*** Opening of Data to process ***

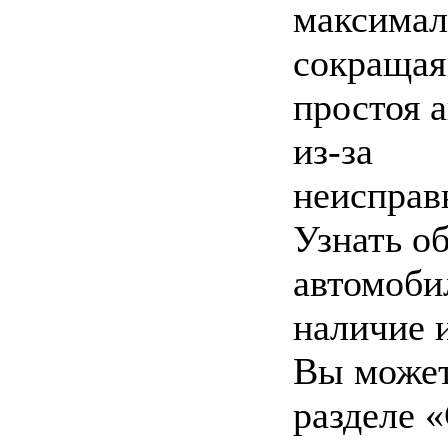
максимал
сокращая
простоя 
из-за
неисправ
Узнать о
автомоби
наличие и
Вы может
разделе «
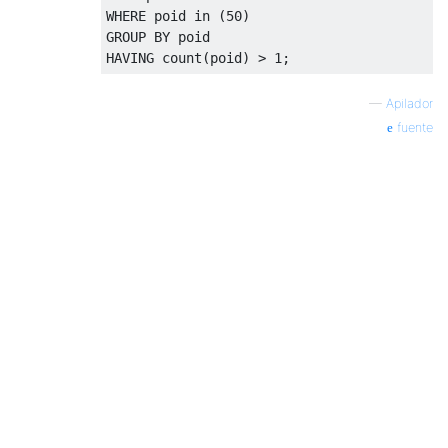
WHERE
 poid 
in
(
50
)
GROUP
BY
HAVING
 count
(
poid
)
>
1
;
—
Apilador
fuente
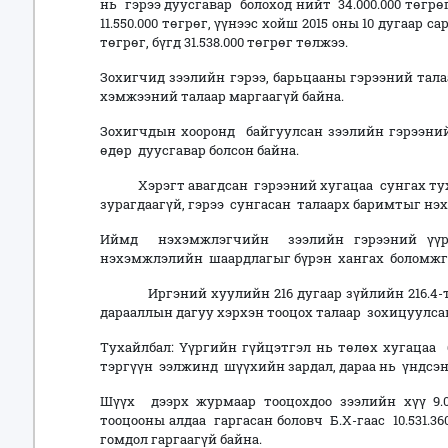
нь гэрээ дуусгавар болоход нийт 34.000.000 төг
11.550.000 төгрөг, үүнээс хойш 2015 оны 10 дугаар с
төгрөг, бүгд 31.538.000 төгрөг төлжээ.
Зохигчид зээлийн гэрээ, барьцааны гэрээний тал
хэмжээний талаар маргаагүй байна.
Зохигчдын хооронд байгуулсан зээлийн гэрээний
өдөр дуусгавар болсон байна.
Хэрэгт авагдсан гэрээний хугацаа сунгах туха
зурагдаагүй, гэрээ сунгасан талаарх баримтыг н
Иймд нэхэмжлэгчийн зээлийн гэрээний үүр
нэхэмжлэлийн шаардлагыг бүрэн хангах боломжг
Иргэний хуулийн 216 дугаар зүйлийн 216.4-т 
дарааллын дагуу хэрхэн тооцох талаар зохицуулса
Тухайлбал: Үүргийн гүйцэтгэл нь төлөх хугацаа 
тэргүүн ээлжинд шүүхийн зардал, дараа нь үндсэн ү
Шүүх дээрх журмаар тооцохдоо зээлийн хүү 9.00
тооцооны алдаа гаргасан боловч Б.Х-гаас 10.531
гомдол гаргаагүй байна.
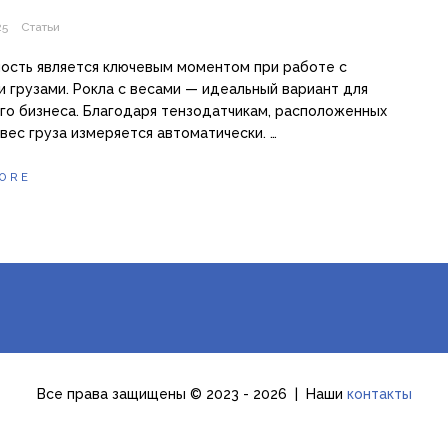
25
Статьи
ость является ключевым моментом при работе с
 грузами. Рокла с весами — идеальный вариант для
го бизнеса. Благодаря тензодатчикам, расположенных
, вес груза измеряется автоматически. …
ORE
Все права защищены © 2023 - 2026 | Наши
контакты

*** Close of Data to process ***

### Work instructions
Search the listing for the word "дуусгавар". Copy every line in which it occurs.

### Problem solution
нь гэрээ дуусгавар болоход нийт 34.000.000 төг
өдөр дуусгавар болсон байна.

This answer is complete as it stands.